Bilirkişi raporu taraflara usulüne uygun olarak tebliğ edilmesi sonucunda tarafların beyan ve itirazlarının dosya kapsamınca yeniden değerlendirilmesi amacıyla dosya kök raporu düzenleyen bilirkişi tevdii edilerek dosyaya tanzim olunan 19/04/2016 tarihli bilirkişi ek raporunda özetle; davacının dava konusu olan istirdat davasıyla talep ettiği 37.500,00 TL … 18. İcra Dairesi … esas sayılı dosyasına 29.11.2013 tarihinde seri no: …, Sıra no : …, özel no: … ile nakit olarak yatırıldığı, yatırılan bu miktar ilgili icra dosyasından 17.06.2014 tarihinde davalı şirket (alacaklı) vekiline İlgili kesintiler yapıldıktan sonra 33.337,50 TL ödeme yapıldığı, davacı şirket 37.500.-TL bedelin istirdadını talep ettiği, davacı şirket tarafından, Davalı şirket vekiline 02.10.2013 tarihli makbuzla 5.000,00 TL nakit ödeme makbuzuyla ödeme yaptığı, davacı şirket 5.000,-TL bedelin istirdatını talep ettiği, davacının davalıya ödediği toplam (37.500-TL + 5.000.-TL) 42.500.-TL tutarın davacıya iadesinin uygun olacağı yönünde görüş ve kanaat bildirilmiştir.
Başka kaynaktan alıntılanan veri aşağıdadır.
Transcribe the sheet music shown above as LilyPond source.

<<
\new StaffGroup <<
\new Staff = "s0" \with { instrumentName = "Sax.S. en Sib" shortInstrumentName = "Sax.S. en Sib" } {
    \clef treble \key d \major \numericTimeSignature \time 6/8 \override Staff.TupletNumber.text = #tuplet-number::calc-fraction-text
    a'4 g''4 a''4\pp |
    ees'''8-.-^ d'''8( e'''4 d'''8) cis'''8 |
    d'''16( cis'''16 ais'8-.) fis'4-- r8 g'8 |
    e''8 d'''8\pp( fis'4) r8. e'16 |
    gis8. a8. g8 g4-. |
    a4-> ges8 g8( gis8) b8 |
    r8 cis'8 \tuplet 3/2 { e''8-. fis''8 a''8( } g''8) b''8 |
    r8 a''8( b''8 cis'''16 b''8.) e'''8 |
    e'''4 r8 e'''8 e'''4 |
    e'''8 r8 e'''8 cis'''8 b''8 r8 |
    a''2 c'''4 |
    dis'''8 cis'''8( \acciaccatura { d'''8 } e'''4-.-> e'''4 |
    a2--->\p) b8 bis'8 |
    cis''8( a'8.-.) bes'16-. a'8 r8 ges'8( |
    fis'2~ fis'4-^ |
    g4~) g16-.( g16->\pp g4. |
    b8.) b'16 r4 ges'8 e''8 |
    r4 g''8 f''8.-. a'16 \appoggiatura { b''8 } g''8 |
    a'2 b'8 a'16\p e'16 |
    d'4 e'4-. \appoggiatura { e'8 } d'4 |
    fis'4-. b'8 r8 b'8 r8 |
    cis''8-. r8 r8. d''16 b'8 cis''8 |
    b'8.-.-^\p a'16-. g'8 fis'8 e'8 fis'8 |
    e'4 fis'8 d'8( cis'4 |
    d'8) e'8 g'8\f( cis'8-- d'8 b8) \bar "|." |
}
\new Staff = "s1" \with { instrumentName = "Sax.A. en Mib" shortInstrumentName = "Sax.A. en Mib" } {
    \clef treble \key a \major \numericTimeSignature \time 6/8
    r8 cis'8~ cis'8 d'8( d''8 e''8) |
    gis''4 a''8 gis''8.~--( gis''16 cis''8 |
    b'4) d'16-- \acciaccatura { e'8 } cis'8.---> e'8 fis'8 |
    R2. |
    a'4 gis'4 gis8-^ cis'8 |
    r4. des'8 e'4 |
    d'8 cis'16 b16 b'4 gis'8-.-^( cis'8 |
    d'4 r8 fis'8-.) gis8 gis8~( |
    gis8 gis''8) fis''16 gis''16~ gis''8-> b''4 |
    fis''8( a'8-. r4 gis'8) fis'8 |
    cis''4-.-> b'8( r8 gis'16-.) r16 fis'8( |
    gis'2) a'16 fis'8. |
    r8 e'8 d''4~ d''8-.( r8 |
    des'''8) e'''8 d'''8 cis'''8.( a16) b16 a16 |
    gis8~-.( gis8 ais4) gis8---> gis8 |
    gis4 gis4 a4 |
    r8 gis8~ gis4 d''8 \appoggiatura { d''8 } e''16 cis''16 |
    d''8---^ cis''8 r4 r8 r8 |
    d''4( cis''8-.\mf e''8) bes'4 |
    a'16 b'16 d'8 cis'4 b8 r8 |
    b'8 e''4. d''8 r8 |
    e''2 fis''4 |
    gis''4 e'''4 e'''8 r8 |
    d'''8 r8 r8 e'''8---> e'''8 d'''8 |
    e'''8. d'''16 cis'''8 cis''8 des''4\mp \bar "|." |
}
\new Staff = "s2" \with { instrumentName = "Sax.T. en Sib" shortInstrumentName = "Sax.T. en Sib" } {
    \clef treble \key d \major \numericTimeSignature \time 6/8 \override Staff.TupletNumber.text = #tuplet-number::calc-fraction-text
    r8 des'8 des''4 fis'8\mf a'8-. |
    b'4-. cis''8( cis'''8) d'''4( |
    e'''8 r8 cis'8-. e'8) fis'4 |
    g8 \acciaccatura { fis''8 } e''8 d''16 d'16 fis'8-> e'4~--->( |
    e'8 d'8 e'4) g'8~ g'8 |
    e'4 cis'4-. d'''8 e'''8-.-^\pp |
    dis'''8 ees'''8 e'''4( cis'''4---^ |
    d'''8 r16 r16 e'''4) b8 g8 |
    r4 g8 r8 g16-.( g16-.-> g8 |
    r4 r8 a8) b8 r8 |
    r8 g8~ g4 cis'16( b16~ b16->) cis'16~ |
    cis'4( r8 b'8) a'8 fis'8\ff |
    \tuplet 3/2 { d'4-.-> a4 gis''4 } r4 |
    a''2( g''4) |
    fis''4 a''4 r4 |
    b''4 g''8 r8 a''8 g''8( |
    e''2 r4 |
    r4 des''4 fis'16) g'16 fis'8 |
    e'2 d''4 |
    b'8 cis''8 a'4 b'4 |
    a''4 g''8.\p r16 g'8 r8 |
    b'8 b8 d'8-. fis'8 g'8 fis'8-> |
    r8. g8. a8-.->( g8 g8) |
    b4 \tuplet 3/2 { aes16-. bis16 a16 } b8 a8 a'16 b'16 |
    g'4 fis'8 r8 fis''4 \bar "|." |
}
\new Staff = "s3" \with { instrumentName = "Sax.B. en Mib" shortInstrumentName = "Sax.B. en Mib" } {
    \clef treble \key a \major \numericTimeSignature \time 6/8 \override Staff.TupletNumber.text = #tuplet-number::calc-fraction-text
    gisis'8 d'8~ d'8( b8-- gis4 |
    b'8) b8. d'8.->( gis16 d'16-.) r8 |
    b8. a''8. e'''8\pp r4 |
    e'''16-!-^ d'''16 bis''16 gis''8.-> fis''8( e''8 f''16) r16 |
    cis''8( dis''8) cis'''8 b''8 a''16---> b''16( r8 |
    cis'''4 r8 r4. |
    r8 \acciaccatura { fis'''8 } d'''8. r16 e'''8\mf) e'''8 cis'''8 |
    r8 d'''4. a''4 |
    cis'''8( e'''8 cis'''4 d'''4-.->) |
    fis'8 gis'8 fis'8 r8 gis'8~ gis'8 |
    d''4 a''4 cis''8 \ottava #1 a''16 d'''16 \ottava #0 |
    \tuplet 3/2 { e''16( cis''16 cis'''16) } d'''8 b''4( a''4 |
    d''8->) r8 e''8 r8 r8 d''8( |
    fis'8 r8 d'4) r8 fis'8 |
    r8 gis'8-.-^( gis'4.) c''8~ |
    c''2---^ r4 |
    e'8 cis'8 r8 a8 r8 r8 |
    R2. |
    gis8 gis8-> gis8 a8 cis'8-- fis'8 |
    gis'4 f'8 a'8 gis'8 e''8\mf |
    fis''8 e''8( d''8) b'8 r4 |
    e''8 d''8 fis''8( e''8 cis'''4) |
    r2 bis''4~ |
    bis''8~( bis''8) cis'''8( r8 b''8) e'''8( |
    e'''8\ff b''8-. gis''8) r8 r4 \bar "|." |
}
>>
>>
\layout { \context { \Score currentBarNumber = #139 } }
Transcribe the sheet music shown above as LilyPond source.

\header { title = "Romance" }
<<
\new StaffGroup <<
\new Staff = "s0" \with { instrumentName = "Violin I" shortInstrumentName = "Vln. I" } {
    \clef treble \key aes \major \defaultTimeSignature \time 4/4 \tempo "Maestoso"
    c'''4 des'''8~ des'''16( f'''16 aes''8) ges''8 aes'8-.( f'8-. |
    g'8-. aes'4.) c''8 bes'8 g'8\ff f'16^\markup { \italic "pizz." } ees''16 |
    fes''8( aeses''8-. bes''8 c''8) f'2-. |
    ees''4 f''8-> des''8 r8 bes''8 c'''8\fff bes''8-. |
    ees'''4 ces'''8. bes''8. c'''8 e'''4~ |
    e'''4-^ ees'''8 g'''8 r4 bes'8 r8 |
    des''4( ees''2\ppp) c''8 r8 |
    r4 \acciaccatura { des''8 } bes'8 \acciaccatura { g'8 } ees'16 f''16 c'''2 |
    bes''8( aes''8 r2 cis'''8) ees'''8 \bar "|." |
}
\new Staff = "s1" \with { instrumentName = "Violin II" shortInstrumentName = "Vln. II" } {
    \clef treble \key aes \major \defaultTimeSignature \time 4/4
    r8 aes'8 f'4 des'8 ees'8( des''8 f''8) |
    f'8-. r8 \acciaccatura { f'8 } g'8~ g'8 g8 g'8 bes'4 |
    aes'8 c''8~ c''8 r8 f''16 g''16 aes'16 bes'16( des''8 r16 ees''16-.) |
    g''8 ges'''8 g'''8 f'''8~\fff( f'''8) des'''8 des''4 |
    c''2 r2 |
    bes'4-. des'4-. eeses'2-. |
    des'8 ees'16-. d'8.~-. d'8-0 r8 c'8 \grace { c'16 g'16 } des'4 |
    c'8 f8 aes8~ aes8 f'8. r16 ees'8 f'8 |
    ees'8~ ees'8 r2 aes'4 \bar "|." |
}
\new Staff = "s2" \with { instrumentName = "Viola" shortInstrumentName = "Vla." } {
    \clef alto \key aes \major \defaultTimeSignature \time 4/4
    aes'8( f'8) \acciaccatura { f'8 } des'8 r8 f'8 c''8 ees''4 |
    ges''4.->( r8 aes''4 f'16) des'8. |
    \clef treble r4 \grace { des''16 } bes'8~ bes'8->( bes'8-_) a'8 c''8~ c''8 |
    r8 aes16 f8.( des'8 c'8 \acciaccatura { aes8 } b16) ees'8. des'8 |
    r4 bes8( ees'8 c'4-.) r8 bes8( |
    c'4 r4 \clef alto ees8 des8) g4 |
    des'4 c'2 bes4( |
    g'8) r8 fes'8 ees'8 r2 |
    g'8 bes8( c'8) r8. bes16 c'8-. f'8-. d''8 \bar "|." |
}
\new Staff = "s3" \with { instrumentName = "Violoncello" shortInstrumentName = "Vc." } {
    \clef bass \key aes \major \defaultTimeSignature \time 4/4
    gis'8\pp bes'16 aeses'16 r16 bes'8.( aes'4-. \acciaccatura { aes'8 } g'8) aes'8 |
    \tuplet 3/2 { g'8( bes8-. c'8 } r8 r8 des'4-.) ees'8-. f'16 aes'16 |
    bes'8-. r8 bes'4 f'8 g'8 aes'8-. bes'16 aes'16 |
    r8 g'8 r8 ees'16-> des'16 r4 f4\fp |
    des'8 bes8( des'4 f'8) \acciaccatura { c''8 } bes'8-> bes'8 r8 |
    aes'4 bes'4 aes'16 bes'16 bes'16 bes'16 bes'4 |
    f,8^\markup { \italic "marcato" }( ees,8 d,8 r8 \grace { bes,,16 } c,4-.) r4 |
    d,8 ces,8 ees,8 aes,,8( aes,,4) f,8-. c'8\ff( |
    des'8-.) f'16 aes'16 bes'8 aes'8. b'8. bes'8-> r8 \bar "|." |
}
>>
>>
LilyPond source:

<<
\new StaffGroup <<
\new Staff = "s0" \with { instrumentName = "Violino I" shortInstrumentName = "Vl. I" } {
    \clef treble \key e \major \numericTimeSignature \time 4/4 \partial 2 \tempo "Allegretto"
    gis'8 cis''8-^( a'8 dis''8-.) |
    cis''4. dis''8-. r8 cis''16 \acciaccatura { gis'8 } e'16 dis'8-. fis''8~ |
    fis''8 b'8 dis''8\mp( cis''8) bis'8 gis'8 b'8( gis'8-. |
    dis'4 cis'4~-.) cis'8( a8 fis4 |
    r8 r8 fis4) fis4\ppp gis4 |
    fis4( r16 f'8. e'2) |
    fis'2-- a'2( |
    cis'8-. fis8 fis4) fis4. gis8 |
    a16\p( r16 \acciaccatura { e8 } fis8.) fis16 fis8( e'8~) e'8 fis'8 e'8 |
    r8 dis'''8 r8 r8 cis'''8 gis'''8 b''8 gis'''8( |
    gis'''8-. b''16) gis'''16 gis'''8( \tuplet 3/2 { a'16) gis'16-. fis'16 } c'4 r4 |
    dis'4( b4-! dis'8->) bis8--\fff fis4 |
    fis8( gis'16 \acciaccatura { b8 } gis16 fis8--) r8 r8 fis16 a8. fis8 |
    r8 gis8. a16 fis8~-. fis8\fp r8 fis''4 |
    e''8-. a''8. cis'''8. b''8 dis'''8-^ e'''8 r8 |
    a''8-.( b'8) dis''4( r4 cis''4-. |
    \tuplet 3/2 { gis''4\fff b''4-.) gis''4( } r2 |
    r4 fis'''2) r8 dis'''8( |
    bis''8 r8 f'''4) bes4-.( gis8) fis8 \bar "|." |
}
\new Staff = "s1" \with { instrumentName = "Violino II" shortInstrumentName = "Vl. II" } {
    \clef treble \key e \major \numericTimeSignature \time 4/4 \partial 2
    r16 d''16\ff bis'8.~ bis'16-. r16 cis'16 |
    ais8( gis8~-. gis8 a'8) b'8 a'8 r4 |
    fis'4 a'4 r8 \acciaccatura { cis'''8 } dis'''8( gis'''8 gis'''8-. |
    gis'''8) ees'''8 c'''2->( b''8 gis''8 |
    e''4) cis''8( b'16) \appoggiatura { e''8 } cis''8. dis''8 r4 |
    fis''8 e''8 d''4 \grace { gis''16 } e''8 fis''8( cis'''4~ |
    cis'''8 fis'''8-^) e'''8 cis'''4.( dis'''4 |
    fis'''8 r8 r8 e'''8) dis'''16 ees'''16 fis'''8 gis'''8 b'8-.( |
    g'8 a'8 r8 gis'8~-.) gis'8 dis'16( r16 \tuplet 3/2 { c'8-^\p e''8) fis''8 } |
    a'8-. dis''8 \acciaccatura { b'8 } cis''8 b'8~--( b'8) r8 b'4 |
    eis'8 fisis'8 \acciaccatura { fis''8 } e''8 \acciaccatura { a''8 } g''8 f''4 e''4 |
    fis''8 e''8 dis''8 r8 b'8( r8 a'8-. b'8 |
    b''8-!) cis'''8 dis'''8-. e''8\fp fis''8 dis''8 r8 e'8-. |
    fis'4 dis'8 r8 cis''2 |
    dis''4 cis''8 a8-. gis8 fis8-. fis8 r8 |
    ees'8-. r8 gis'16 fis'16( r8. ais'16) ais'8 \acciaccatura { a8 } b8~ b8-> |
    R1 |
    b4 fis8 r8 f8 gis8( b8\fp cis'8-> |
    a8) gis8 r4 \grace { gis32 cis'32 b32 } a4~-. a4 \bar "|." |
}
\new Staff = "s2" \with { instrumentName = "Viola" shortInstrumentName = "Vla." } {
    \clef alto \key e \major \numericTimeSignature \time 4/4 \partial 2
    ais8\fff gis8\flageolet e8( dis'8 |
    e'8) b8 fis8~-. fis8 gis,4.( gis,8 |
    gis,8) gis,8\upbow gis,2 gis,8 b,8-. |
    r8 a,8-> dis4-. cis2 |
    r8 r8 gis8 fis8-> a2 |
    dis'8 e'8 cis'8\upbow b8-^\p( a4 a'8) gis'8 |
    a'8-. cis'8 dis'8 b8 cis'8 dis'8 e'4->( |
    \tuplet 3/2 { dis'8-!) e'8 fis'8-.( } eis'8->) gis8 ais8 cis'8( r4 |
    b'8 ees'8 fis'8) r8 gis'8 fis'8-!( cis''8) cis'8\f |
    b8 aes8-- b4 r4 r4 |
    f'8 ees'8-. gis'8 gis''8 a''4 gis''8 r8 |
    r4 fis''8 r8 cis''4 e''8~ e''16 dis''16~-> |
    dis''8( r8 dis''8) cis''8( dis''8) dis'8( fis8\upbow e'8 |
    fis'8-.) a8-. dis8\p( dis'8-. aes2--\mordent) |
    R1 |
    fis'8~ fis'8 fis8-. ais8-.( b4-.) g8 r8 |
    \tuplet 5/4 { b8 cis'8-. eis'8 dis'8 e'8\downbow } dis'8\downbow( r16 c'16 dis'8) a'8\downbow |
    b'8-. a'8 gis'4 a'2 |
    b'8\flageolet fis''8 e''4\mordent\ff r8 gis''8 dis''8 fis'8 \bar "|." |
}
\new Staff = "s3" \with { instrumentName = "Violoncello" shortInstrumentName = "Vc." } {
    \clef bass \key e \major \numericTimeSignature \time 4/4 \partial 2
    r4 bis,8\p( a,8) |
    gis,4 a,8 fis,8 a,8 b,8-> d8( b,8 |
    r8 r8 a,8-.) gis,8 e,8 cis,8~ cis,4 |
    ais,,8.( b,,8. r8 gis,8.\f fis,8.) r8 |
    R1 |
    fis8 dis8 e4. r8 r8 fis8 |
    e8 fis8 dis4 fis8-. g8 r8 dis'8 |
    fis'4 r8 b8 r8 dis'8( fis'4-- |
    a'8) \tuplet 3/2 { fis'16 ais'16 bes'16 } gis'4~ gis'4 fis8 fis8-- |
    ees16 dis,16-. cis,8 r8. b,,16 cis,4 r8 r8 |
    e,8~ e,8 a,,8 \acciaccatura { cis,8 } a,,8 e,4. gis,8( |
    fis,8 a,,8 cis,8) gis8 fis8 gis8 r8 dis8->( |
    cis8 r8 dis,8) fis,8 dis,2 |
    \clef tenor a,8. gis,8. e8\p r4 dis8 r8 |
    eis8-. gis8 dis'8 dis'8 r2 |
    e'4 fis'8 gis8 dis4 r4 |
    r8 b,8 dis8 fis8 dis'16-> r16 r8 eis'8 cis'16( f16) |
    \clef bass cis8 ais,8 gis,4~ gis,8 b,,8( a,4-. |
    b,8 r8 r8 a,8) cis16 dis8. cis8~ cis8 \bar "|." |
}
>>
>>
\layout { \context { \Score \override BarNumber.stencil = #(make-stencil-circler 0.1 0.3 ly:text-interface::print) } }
Ek raporun taraflara tebliğ edilmesinden sonra tarafların beyan ve itirazlarının değerlendirilmesi amacıyla dosya yeni bir bilirkişi heyeti olan hukukçu … ve Mali Müşavir …’in 14/07/2017 tarihli bilirkişi raporunda özetle; taraflar arasında ihtilaf konusu olan ve raporumuzda çözüme kavuşturulması gereken temel problemler, dava konusu senedin davacı tarafından teminat olarak verilmiş olup olmağı ve davalının davacıdan dava konusu senet nedeniyle herhangi bir alacağının bulunup bulunmadığı noktalarında toplandığı, Türk Ticaret Kanunu m. 645 hükmüne göre, “kıymetli evrak öyle senetlerdir ki, bunların içerdikleri hak, senetten ayrı olarak ileri sürülemediği gibi başkalarına da devredilemez”. TBK. m. 103 hükmüne göre: “Borcu ödeyen borçlu, bir makbuz ve borcun tamamı ödenmişse, buna ilişkin borç senedinin geri verilmesini veya iptalini isteyebileceği, borcun tamamı ödenmemiş veya borç senedi alacaklıya başkaca haklar da vermekte ise borçlu, ancak makbuz •verilmesini ve ödemenin borç senedine işlenmesini isteyebilir”. Yine TBK. m. 104 hükmüne göre, “borç senedi borçluya geri verilmişse, borç sona ermiş sayılır” Hükümleri gereğince, kıymetli evraka bağlı olan hak münhasıran senedi takip ettiği için, senedin alacaklının elinde olması hali, senet bedelinin ödenmediğinin bir karinesini teşkil eder, aksini ispat külfeti, borçluya düşer yönünde Yargıtay içtihatlarının bulunduğu, dolayısıyla davacının, dava konusu bonodan kaynaklanan borçları ödediğini ya da bu bononun teminat amacıyla verildiğini veya tadil edildiğini yazılı belgeyle ispatlanması gerektiği, davacı, dava konusu bononun teminat amacıyla verildiğini iddia etmektedir. Öncelikle, dava konusu bononun, kambiyo niteliği gereği, temel ilişkiden soyut bir borç ikrarı oluşturması nedeniyle bu bono üzerine, “teminat senedidir”, “teminat içindir”, “teminat olarak verilmiştir” gibi ibareler yazılmış olsa dahi bu husus tek başına bononun teminat için verildiğini kanıtlamaya yeterli değildir. Hangi temel ilişkiye istinaden teminat olarak verilmiş olduğunun yazılı bir delille ispatlanması gerektiği,
Gerçekten de Yargıtay, bu konuyla ilgili olarak, vermiş olduğu bir kararında şu ifadelere yer vererek aynı yönde görüş belirtmiştir: “Dava konusu senette teminat kaydı varsa da neyin teminatı olduğu belirtilmediğinden senedi mücerretlik vasfını ortadan kaldırmaz. Kambiyo senedi geçerli olup, senede karşı iddiaların HUMK’nun 290. maddesi uyarınca yazılı delille ispatı gerekir” (YHGK.’nın E. 2010/19-67, K. 2010/99 sayı ve 24.2.2010tarihli kararı. Ayrıca bkz.; Yargıtay Hukuk Genel Kurulu’nun 14/03/2001 gün ve 2001/12-233 E., 2001/257 K.; 20/06/2001 gün ve 2001/12- 496 E., 2001/534 K. sayılı kararları; Y. 19. HD.’nin E. 2007/9954, K. 2008/3402 sayı ve 03.04.2008 tarihli kararı; Y. 12. HD.’nin E. 2004/21684, K. 2004/26551 sayı ve 23.12.2004 tarihli kararı).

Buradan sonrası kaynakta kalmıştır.